Soal 1
Jawablah pertanyaan berikut berdasarkan teks tentang serangan Israel di Gaza di bawah ini.
(a) Berapa ton bom yang dijatuhkan Israel menurut judul teks?
(b) Berapa persen dari total penduduk Gaza yang telah menjadi korban serangan Israel?
(c) Siapa saja yang merupakan sebagian besar rakyat Palestina yang mengalami kehancuran tersebut?
Soal 2
Salin dengan tepat bagian teks tentang serangan Israel di Gaza mulai dari "Jatuhkan 140 Ribu" sampai dengan "perempuan, dan lansia.".

Teks Hasil Ekstraksi
Jatuhkan 140 Ribu Ton Bom, Israel Bunuh 20 Ribu Anak-Anak di Gaza
JAKARTA — Sedikitnya 10 persen dari total penduduk Gaza, atau sekitar 200 ribu orang, telah menjadi korban serangan Israel sejak agresi militer berlangsung hampir dua tahun terakhir. Jumlah korban di Palestina bahkan telah melampaui total tentara Amerika Serikat yang tewas dalam berbagai perang besar sepanjang sejarah, mulai dari Perang Dunia I dan II, Perang Vietnam, hingga invasi Irak. Kondisi ini memperlihatkan skala kehancuran yang dialami rakyat Palestina, yang sebagian besar adalah anak-anak, perempuan, dan lansia.

Data yang Ditampilkan

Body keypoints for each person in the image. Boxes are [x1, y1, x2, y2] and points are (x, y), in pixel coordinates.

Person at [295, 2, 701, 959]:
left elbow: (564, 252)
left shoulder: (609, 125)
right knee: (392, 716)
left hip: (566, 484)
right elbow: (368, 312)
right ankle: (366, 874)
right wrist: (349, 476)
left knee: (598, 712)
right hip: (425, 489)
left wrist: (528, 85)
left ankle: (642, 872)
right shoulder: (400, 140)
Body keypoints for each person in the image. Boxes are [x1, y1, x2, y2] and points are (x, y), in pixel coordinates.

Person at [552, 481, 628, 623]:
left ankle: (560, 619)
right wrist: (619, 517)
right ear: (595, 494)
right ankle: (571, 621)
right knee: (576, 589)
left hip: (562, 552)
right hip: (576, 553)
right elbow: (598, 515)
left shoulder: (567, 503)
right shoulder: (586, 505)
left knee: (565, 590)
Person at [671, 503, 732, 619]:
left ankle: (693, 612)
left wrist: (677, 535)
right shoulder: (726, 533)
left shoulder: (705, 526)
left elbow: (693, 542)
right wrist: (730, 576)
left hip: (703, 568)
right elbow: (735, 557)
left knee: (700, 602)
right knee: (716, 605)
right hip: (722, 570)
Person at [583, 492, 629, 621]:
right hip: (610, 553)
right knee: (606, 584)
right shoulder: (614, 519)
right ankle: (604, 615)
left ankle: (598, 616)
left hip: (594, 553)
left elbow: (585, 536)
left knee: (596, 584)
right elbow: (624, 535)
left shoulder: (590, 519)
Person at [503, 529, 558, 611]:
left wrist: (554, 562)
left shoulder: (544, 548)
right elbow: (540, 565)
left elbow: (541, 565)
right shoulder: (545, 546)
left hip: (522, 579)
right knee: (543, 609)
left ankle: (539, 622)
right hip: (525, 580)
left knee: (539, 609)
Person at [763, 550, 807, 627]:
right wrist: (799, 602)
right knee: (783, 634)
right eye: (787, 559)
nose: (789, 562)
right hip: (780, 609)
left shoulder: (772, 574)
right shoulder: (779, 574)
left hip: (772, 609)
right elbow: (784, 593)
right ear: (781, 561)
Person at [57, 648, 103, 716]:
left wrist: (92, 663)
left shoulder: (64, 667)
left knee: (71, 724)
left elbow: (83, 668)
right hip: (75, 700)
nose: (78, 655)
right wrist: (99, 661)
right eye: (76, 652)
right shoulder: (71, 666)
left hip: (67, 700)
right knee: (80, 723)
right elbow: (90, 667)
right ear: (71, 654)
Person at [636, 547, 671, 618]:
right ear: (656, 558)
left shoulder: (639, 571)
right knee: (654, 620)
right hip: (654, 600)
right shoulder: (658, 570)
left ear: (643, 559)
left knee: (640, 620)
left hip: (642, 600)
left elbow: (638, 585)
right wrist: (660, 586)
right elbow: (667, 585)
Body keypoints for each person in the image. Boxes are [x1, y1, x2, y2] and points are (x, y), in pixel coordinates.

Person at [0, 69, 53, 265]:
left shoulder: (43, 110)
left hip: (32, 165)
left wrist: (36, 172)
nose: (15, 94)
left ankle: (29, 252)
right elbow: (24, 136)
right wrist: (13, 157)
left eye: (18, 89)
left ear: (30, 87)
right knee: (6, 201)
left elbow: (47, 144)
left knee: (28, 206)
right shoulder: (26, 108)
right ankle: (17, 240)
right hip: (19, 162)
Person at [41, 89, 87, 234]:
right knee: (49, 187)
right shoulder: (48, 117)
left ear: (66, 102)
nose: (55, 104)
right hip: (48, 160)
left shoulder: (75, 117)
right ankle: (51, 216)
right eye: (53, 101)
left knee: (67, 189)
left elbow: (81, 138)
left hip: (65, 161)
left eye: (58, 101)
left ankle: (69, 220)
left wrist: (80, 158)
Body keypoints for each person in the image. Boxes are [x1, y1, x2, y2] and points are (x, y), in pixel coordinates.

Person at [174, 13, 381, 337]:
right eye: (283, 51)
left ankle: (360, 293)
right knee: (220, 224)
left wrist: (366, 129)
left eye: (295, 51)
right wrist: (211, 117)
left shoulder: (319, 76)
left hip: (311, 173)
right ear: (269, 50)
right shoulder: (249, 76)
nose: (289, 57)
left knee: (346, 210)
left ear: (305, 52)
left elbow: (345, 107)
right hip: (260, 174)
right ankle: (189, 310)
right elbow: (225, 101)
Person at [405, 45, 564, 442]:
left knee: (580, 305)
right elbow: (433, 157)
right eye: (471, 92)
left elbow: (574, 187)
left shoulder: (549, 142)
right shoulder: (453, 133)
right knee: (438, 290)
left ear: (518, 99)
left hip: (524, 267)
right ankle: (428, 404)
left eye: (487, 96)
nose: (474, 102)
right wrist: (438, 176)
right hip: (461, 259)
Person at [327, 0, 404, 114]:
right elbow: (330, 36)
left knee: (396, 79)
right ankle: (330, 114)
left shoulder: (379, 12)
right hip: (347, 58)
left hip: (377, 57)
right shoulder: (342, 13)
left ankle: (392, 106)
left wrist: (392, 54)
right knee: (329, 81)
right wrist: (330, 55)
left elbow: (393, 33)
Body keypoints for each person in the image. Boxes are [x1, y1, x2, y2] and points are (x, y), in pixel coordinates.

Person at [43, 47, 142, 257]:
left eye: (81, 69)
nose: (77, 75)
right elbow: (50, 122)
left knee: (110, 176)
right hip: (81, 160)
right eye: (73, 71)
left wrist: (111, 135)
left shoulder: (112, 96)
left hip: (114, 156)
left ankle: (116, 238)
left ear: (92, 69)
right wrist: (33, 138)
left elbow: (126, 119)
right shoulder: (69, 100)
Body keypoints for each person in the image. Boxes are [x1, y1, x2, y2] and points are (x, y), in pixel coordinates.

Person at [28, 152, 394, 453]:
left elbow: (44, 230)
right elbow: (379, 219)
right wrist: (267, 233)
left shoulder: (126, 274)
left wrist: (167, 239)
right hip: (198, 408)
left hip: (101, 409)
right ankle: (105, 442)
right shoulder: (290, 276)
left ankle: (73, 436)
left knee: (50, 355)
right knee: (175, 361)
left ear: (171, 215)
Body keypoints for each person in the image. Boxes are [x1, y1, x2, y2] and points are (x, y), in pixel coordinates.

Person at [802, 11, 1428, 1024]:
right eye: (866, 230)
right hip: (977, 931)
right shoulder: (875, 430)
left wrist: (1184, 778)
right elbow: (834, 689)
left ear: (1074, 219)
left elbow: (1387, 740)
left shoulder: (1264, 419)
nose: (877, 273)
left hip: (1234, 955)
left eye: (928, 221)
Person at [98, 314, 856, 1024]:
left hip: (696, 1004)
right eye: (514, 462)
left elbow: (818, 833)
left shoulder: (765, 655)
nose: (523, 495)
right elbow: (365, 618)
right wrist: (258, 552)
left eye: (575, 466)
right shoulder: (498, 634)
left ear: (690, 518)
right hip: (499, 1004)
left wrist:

Jawaban Latihan 1
(a) 140 ribu ton.
(b) Sedikitnya 10 persen, atau sekitar 200 ribu orang.
(c) Anak-anak, perempuan, dan lansia.

Jawaban Latihan 2
Jatuhkan 140 Ribu Ton Bom, Israel Bunuh 20 Ribu Anak-Anak di Gaza
JAKARTA — Sedikitnya 10 persen dari total penduduk Gaza, atau sekitar 200 ribu orang, telah menjadi korban serangan Israel sejak agresi militer berlangsung hampir dua tahun terakhir. Jumlah korban di Palestina bahkan telah melampaui total tentara Amerika Serikat yang tewas dalam berbagai perang besar sepanjang sejarah, mulai dari Perang Dunia I dan II, Perang Vietnam, hingga invasi Irak. Kondisi ini memperlihatkan skala kehancuran yang dialami rakyat Palestina, yang sebagian besar adalah anak-anak, perempuan, dan lansia.